When you retype the records that follow, keep each word as it is and drop any pictures.
Available data below:
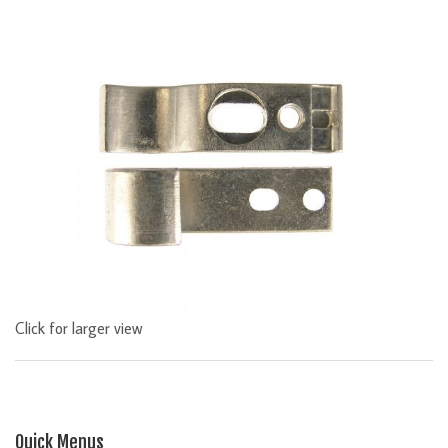
Click for larger view
Quick Menus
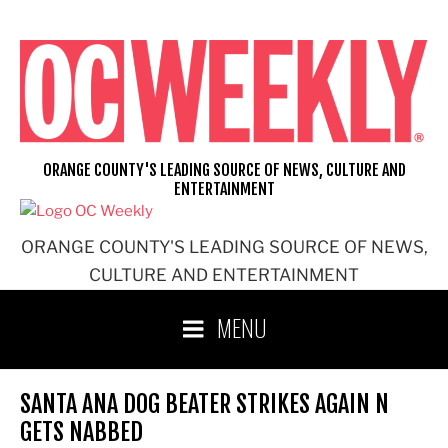
Skip
to
content
ORANGE COUNTY'S LEADING SOURCE OF NEWS, CULTURE AND
ENTERTAINMENT
ORANGE COUNTY'S LEADING SOURCE OF NEWS,
CULTURE AND ENTERTAINMENT
MENU
SANTA ANA DOG BEATER STRIKES AGAIN N
GETS NABBED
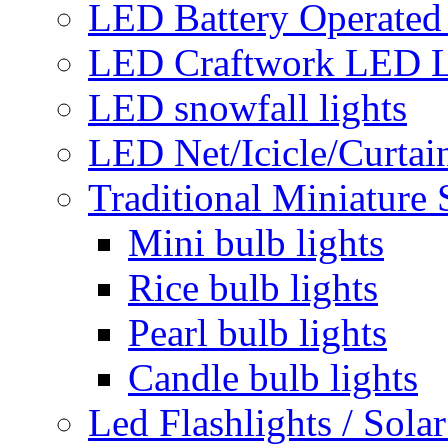
LED Battery Operated 
LED Craftwork LED L
LED snowfall lights
LED Net/Icicle/Curtain
Traditional Miniature 
Mini bulb lights
Rice bulb lights
Pearl bulb lights
Candle bulb lights
Led Flashlights / Solar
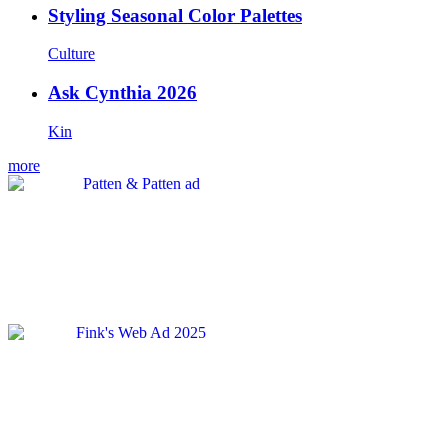
Styling Seasonal Color Palettes
Culture
Ask Cynthia 2026
Kin
more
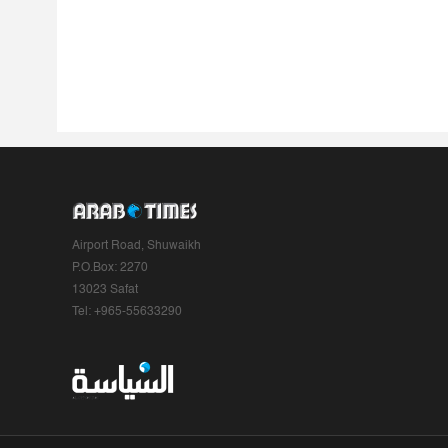
Airport Road, Shuwaikh
P.O.Box: 2270
13023 Safat
Tel: +965-55633290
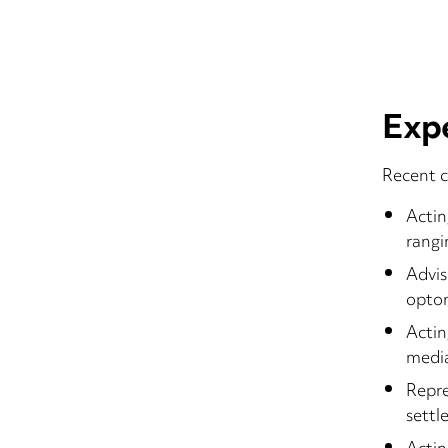
Exp
Recent c
Actin
rangi
Advis
optom
Actin
media
Repre
sett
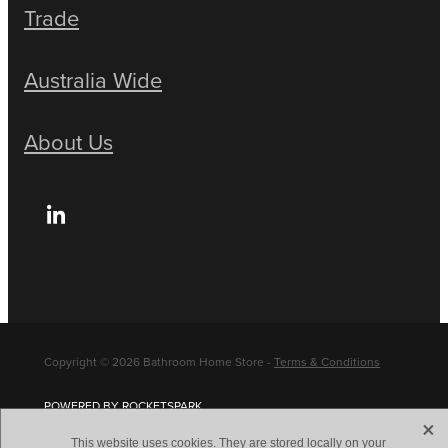
Trade
Australia Wide
About Us
Copyright © 2026 Bathroom Home Store -
Terms & Conditions
POWERED BY ROCKETSPARK
X
This website uses cookies. They are stored locally on your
End of Available data.
- [Response to this task]:
Click for larger view
Quick Menus
Skip
to
content
ORANGE COUNTY'S LEADING SOURCE OF NEWS, CULTURE AND
ENTERTAINMENT
ORANGE COUNTY'S LEADING SOURCE OF NEWS,
CULTURE AND ENTERTAINMENT
MENU
SANTA ANA DOG BEATER STRIKES AGAIN N
GETS NABBED
LED Battery Operated 
LED Craftwork LED L
LED snowfall lights
LED Net/Icicle/Curtain
Traditional Miniature 
Mini bulb lights
Rice bulb lights
Pearl bulb lights
Candle bulb lights
Led Flashlights / Solar
Styling Seasonal Color Palettes
Culture
Ask Cynthia 2026
Kin
more
Airport Road, Shuwaikh
P.O.Box: 2270
13023 Safat
Tel: +965-55633290
Exp
Recent c
Actin
rangi
Advis
optom
Actin
media
Repre
sett
Trade
Australia Wide
About Us
Copyright © 2026 Bathroom Home Store -
Terms & Conditions
POWERED BY ROCKETSPARK
X
This website uses cookies. They are stored locally on your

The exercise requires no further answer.